◆ **TESTO FORNITO**
..............................

Usura a Pescara: sequestrati beni fra l'Abruzzo e Molise per 400 mila euro

I Carabinieri di Pescara, su richiesta del Tribunale, hanno sequestrato questa mattina beni immobili e conti correnti di due persone, padre e figlio, accusate di usura ai danni di un commerciante

I Carabinieri di Pescara, su richiesta del Tribunale pescarese, hanno sequestrato questa mattina beni immobili e conti correnti di due persone, padre e figlio, accusate di usura ai danni di un commerciante.

I due, D.V.A e D.V.M, commercianti del basso Molise, hanno infatti prestato 2000 euro ad un commerciante pescarese chiedendo però tassi d'interesse pari al 400%, con una somma da saldare superiore ai 15 mila euro e la consegna di una automobile.

..............................

◆ **SEZIONE DATI**

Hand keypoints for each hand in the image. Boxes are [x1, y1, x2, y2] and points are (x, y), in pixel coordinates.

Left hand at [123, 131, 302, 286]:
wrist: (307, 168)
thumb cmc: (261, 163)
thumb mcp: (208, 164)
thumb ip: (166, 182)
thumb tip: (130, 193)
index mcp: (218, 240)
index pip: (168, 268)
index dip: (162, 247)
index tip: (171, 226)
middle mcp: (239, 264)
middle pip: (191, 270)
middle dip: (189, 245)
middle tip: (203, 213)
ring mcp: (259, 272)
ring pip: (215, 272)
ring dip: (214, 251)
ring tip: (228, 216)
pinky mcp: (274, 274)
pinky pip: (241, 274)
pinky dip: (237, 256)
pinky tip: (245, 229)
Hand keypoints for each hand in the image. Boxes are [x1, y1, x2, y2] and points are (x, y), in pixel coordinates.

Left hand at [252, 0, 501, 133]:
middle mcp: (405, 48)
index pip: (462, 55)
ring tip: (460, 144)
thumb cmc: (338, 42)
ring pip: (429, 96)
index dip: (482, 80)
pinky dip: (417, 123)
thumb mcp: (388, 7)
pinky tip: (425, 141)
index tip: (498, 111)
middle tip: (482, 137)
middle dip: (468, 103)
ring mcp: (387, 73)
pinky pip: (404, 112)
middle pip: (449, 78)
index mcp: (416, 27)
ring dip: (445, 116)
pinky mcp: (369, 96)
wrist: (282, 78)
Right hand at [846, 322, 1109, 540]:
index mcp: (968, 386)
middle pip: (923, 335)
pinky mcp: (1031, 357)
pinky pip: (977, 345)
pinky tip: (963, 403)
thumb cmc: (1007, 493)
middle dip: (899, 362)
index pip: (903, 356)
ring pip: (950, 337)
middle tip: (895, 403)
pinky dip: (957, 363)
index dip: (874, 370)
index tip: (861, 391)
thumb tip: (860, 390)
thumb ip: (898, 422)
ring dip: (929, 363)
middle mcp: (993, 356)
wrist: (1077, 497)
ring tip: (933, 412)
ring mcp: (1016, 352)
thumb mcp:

..............................

◆ **ESERCIZI SUL TESTO**
a - Riporta alla lettera il brano dell'articolo sull'usura a Pescara da "I Carabinieri di Pescara, su richiesta del Tribunale, hanno" fino a "di una automobile." compreso.
b - Per favore, prosegui l'articolo sull'usura a Pescara dal punto in cui si ferma.
L'elenco proviene da una fonte diversa.

◆ **RISPOSTE PER ESERCIZIO**
a -
I Carabinieri di Pescara, su richiesta del Tribunale, hanno sequestrato questa mattina beni immobili e conti correnti di due persone, padre e figlio, accusate di usura ai danni di un commerciante

I Carabinieri di Pescara, su richiesta del Tribunale pescarese, hanno sequestrato questa mattina beni immobili e conti correnti di due persone, padre e figlio, accusate di usura ai danni di un commerciante.

I due, D.V.A e D.V.M, commercianti del basso Molise, hanno infatti prestato 2000 euro ad un commerciante pescarese chiedendo però tassi d'interesse pari al 400%, con una somma da saldare superiore ai 15 mila euro e la consegna di una automobile.

b -
L'artigiano, disperato e nonostante le minacce, ha informato i carabinieri che hanno avviato le indagini ed arrestato i due nel mese di giugno del 2011.

Grazie alla normativa antimafia, è stato possibile dimostrare come i due arrestati avessero beni sproporzionati al loro reddito dichiarato, e quindi si è passati al sequestro preventivo di tre immobili e tre terreni fra San Salvo e Montenero di Bisaccia.